**PROBLEM DESCRIPTION**
With the pictures left out, restate every entry word for word.

**SUPPLIED DATA**

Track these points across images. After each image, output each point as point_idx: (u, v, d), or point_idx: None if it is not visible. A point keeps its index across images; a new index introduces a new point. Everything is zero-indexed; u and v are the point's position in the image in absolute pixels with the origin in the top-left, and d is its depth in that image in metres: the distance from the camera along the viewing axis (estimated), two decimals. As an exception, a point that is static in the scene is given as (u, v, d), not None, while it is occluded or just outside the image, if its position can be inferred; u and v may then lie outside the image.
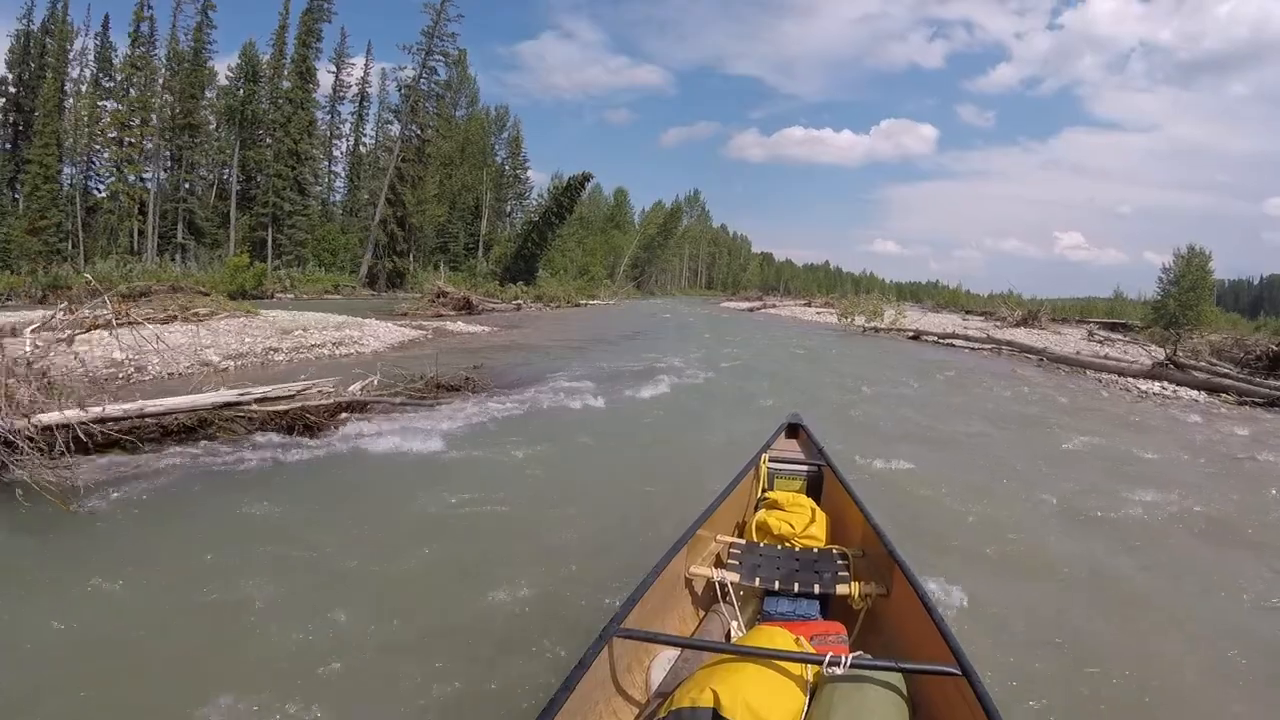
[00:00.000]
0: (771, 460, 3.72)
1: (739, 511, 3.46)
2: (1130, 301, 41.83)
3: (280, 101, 45.03)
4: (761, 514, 3.26)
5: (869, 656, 1.95)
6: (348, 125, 56.36)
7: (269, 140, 45.11)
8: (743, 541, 3.11)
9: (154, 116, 41.48)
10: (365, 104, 55.41)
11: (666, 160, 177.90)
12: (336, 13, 46.06)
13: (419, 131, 44.54)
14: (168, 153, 44.57)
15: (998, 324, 29.77)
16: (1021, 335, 24.19)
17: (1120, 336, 27.90)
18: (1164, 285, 34.66)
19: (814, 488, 3.65)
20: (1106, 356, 18.58)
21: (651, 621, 2.31)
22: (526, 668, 2.84)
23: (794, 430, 4.24)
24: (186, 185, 45.37)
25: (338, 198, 56.26)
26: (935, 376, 14.22)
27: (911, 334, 24.35)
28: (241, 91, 45.58)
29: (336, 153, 56.21)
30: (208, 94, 45.32)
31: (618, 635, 1.98)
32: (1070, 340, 24.68)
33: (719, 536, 3.08)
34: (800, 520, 3.17)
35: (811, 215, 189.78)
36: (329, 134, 54.51)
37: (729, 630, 2.58)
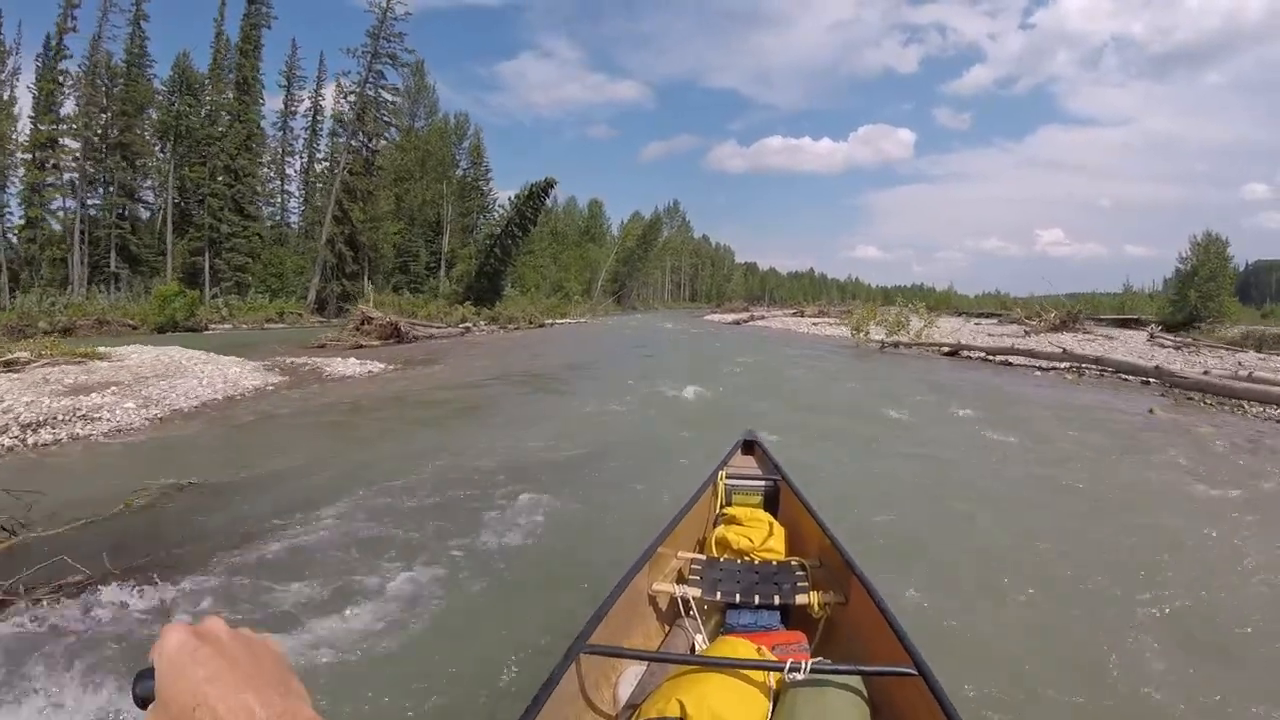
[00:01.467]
0: (729, 477, 3.71)
1: (698, 528, 3.43)
2: (1140, 295, 39.06)
3: (216, 114, 41.61)
4: (720, 529, 3.25)
5: (829, 662, 1.97)
6: (300, 142, 53.20)
7: (204, 158, 41.61)
8: (703, 557, 3.10)
9: (73, 139, 37.83)
10: (319, 119, 52.24)
11: (647, 174, 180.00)
12: (276, 17, 42.75)
13: (367, 141, 41.22)
14: (101, 176, 41.10)
15: (1026, 330, 26.20)
16: (1071, 342, 20.33)
17: (1178, 339, 23.00)
18: (1180, 276, 32.01)
19: (771, 502, 3.65)
20: (1250, 377, 12.61)
21: (617, 637, 2.32)
22: None
23: (749, 447, 4.19)
24: (120, 210, 41.78)
25: (294, 219, 53.00)
26: (1061, 433, 8.64)
27: (948, 349, 19.41)
28: (176, 105, 42.10)
29: (291, 171, 53.01)
30: (149, 113, 41.95)
31: (585, 652, 2.00)
32: (1135, 346, 21.02)
33: (679, 553, 3.08)
34: (759, 534, 3.17)
35: (793, 223, 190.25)
36: (281, 152, 51.20)
37: (693, 643, 2.58)
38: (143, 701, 0.50)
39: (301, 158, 53.10)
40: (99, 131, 38.92)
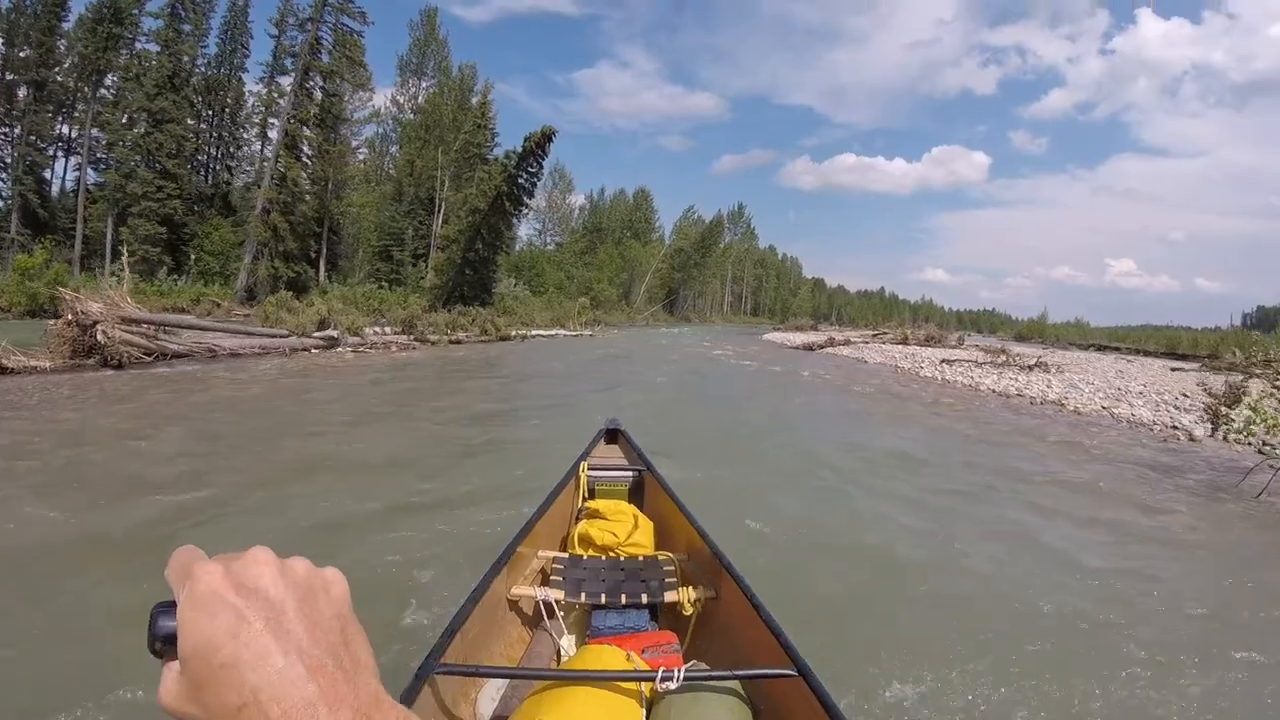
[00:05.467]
0: (591, 468, 3.47)
1: (560, 524, 3.20)
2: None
3: (141, 45, 32.32)
4: (583, 525, 3.00)
5: (704, 666, 1.90)
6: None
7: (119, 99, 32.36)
8: (566, 556, 2.87)
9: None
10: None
11: (720, 186, 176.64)
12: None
13: (320, 82, 31.11)
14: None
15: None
16: None
17: None
18: None
19: (636, 494, 3.48)
20: None
21: (475, 651, 2.13)
22: None
23: (613, 435, 3.99)
24: (26, 163, 32.97)
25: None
26: None
27: None
28: (100, 32, 32.99)
29: (273, 133, 43.87)
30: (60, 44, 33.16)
31: (438, 672, 1.79)
32: None
33: (541, 553, 2.89)
34: (623, 528, 2.96)
35: (862, 243, 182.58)
36: (265, 110, 41.89)
37: (559, 649, 2.44)
38: (162, 645, 0.37)
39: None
40: None
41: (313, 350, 14.64)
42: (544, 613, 2.49)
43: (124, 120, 31.88)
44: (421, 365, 14.30)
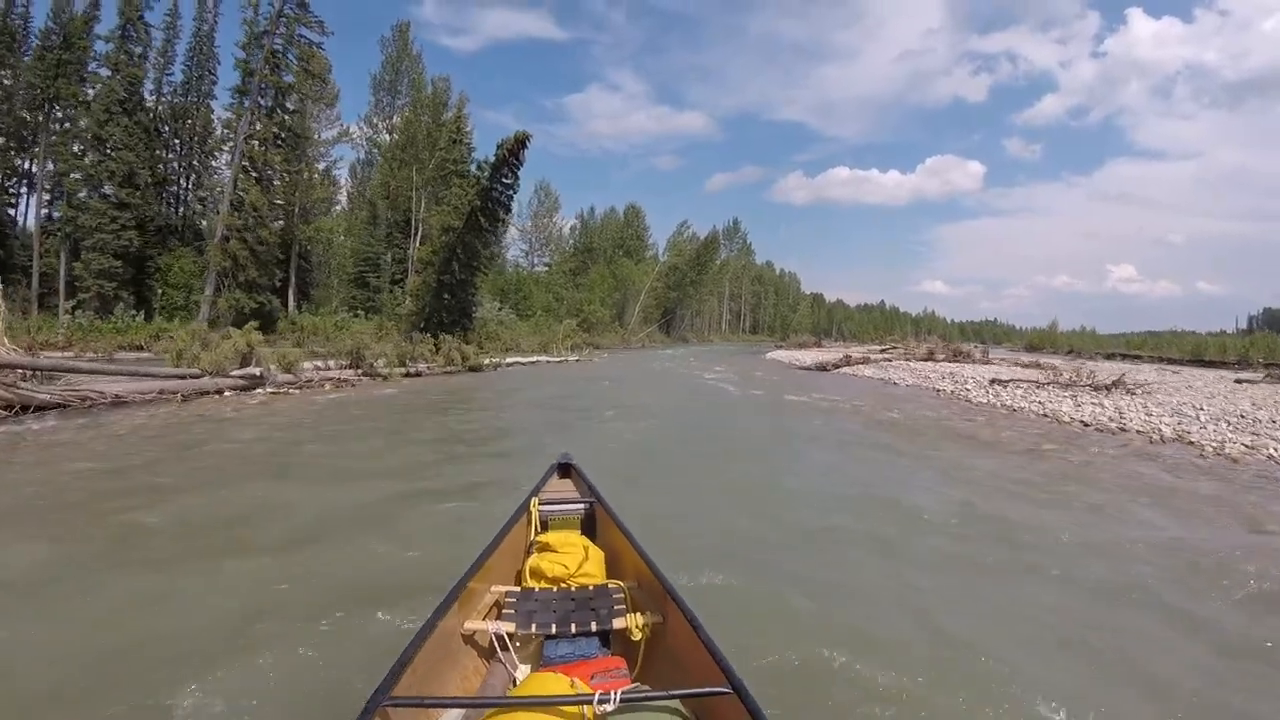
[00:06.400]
0: (543, 503, 3.56)
1: (513, 559, 3.23)
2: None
3: (92, 69, 30.40)
4: (535, 558, 3.06)
5: (646, 688, 1.94)
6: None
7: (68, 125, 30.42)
8: (518, 589, 2.94)
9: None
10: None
11: (712, 204, 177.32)
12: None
13: (278, 97, 29.14)
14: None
15: None
16: None
17: None
18: None
19: (588, 526, 3.52)
20: None
21: (428, 684, 2.15)
22: None
23: (565, 470, 4.09)
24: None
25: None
26: None
27: None
28: (49, 59, 31.14)
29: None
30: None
31: (387, 704, 1.81)
32: None
33: (493, 587, 2.91)
34: (574, 560, 3.03)
35: (859, 257, 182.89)
36: (231, 133, 39.95)
37: (515, 679, 2.49)
38: None
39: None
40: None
41: (226, 392, 12.29)
42: (497, 645, 2.56)
43: (75, 149, 29.88)
44: (336, 412, 11.82)
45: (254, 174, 28.80)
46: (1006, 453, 9.48)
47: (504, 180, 26.91)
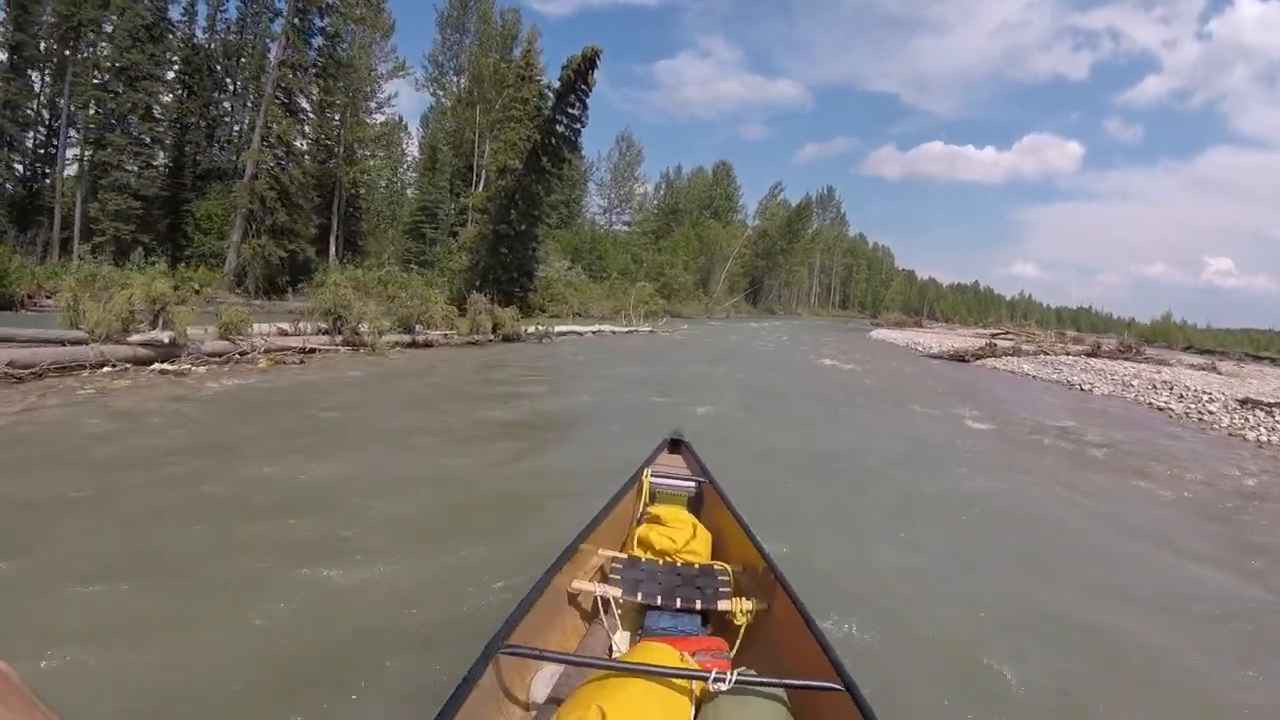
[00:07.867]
0: (654, 476, 3.48)
1: (621, 527, 3.22)
2: None
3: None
4: (644, 529, 3.06)
5: (752, 672, 1.88)
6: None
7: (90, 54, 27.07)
8: (625, 556, 2.90)
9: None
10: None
11: (802, 176, 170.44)
12: None
13: (318, 21, 24.83)
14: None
15: None
16: None
17: None
18: None
19: (696, 504, 3.45)
20: None
21: (535, 637, 2.14)
22: None
23: (676, 446, 3.94)
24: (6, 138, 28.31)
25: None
26: None
27: None
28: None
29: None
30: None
31: (502, 652, 1.86)
32: None
33: (601, 551, 2.88)
34: (682, 536, 3.00)
35: (948, 234, 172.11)
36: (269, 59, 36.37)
37: (611, 645, 2.47)
38: None
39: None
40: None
41: (113, 365, 7.78)
42: (600, 608, 2.54)
43: (96, 82, 26.59)
44: (184, 419, 7.07)
45: (288, 106, 24.69)
46: None
47: (570, 110, 21.75)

**EXPECTED ANSWER**
Track these points across images. After each image, output each point as point_idx: (u, v, d), or point_idx: None if it is not visible. A point keeps its index across images; a new index introduces a new point. Everything is zero-indexed; u and v are the point's position in the image in absolute pixels with the origin in the top-left, and d is its depth in that image in metres: the distance from the camera along the viewing axis (estimated), two decimals. As an exception, a point that is static in the scene is given as (u, v, d), not None, while it is occluded or just outside the image, if its position can be inferred; u and v may then lie outside the image.
[00:00.000]
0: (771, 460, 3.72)
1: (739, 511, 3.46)
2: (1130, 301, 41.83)
3: (280, 101, 45.03)
4: (761, 514, 3.26)
5: (869, 656, 1.95)
6: (348, 125, 56.36)
7: (269, 140, 45.11)
8: (743, 541, 3.11)
9: (154, 116, 41.48)
10: (365, 104, 55.41)
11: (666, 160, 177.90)
12: (336, 13, 46.06)
13: (419, 131, 44.54)
14: (168, 153, 44.57)
15: (998, 324, 29.77)
16: (1021, 335, 24.19)
17: (1120, 336, 27.90)
18: (1164, 285, 34.66)
19: (814, 488, 3.65)
20: (1106, 356, 18.58)
21: (651, 621, 2.31)
22: (526, 668, 2.84)
23: (794, 430, 4.24)
24: (186, 185, 45.37)
25: (338, 198, 56.26)
26: (935, 376, 14.22)
27: (911, 334, 24.35)
28: (241, 91, 45.58)
29: (336, 153, 56.21)
30: (208, 94, 45.32)
31: (618, 635, 1.98)
32: (1070, 340, 24.68)
33: (719, 536, 3.08)
34: (800, 520, 3.17)
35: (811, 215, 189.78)
36: (329, 134, 54.51)
37: (729, 630, 2.58)
[00:01.467]
0: (729, 477, 3.71)
1: (698, 528, 3.43)
2: (1140, 295, 39.06)
3: (216, 114, 41.61)
4: (720, 529, 3.25)
5: (829, 662, 1.97)
6: (300, 142, 53.20)
7: (204, 158, 41.61)
8: (703, 557, 3.10)
9: (73, 139, 37.83)
10: (319, 119, 52.24)
11: (647, 174, 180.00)
12: (276, 17, 42.75)
13: (367, 141, 41.22)
14: (101, 176, 41.10)
15: (1026, 330, 26.20)
16: (1071, 342, 20.33)
17: (1178, 339, 23.00)
18: (1180, 276, 32.01)
19: (771, 502, 3.65)
20: (1250, 377, 12.61)
21: (617, 637, 2.32)
22: None
23: (749, 447, 4.19)
24: (120, 210, 41.78)
25: (294, 219, 53.00)
26: (1061, 433, 8.64)
27: (948, 349, 19.41)
28: (176, 105, 42.10)
29: (291, 171, 53.01)
30: (149, 113, 41.95)
31: (585, 652, 2.00)
32: (1135, 346, 21.02)
33: (679, 553, 3.08)
34: (759, 534, 3.17)
35: (793, 223, 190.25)
36: (281, 152, 51.20)
37: (693, 643, 2.58)
38: (143, 701, 0.50)
39: (301, 158, 53.10)
40: (99, 131, 38.92)
[00:05.467]
0: (591, 468, 3.47)
1: (560, 524, 3.20)
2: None
3: (141, 45, 32.32)
4: (583, 525, 3.00)
5: (704, 666, 1.90)
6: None
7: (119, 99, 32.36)
8: (566, 556, 2.87)
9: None
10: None
11: (720, 186, 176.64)
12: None
13: (320, 82, 31.11)
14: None
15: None
16: None
17: None
18: None
19: (636, 494, 3.48)
20: None
21: (475, 651, 2.13)
22: None
23: (613, 435, 3.99)
24: (26, 163, 32.97)
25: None
26: None
27: None
28: (100, 32, 32.99)
29: (273, 133, 43.87)
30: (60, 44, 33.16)
31: (438, 672, 1.79)
32: None
33: (541, 553, 2.89)
34: (623, 528, 2.96)
35: (862, 243, 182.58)
36: (265, 110, 41.89)
37: (559, 649, 2.44)
38: (162, 645, 0.37)
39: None
40: None
41: (313, 350, 14.64)
42: (544, 613, 2.49)
43: (124, 120, 31.88)
44: (421, 365, 14.30)
[00:06.400]
0: (543, 503, 3.56)
1: (513, 559, 3.23)
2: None
3: (92, 69, 30.40)
4: (535, 558, 3.06)
5: (646, 688, 1.94)
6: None
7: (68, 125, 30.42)
8: (518, 589, 2.94)
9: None
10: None
11: (712, 204, 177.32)
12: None
13: (278, 97, 29.14)
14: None
15: None
16: None
17: None
18: None
19: (588, 526, 3.52)
20: None
21: (428, 684, 2.15)
22: None
23: (565, 470, 4.09)
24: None
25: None
26: None
27: None
28: (49, 59, 31.14)
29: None
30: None
31: (387, 704, 1.81)
32: None
33: (493, 587, 2.91)
34: (574, 560, 3.03)
35: (859, 257, 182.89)
36: (231, 133, 39.95)
37: (515, 679, 2.49)
38: None
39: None
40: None
41: (226, 392, 12.29)
42: (497, 645, 2.56)
43: (75, 149, 29.88)
44: (336, 412, 11.82)
45: (254, 174, 28.80)
46: (1006, 453, 9.48)
47: (504, 180, 26.91)
[00:07.867]
0: (654, 476, 3.48)
1: (621, 527, 3.22)
2: None
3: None
4: (644, 529, 3.06)
5: (752, 672, 1.88)
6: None
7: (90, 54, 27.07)
8: (625, 556, 2.90)
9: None
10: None
11: (802, 176, 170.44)
12: None
13: (318, 21, 24.83)
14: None
15: None
16: None
17: None
18: None
19: (696, 504, 3.45)
20: None
21: (535, 637, 2.14)
22: None
23: (676, 446, 3.94)
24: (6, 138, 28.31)
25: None
26: None
27: None
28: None
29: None
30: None
31: (502, 652, 1.86)
32: None
33: (601, 551, 2.88)
34: (682, 536, 3.00)
35: (948, 234, 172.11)
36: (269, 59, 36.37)
37: (611, 645, 2.47)
38: None
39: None
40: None
41: (113, 365, 7.78)
42: (600, 608, 2.54)
43: (96, 82, 26.59)
44: (184, 419, 7.07)
45: (288, 106, 24.69)
46: None
47: (570, 110, 21.75)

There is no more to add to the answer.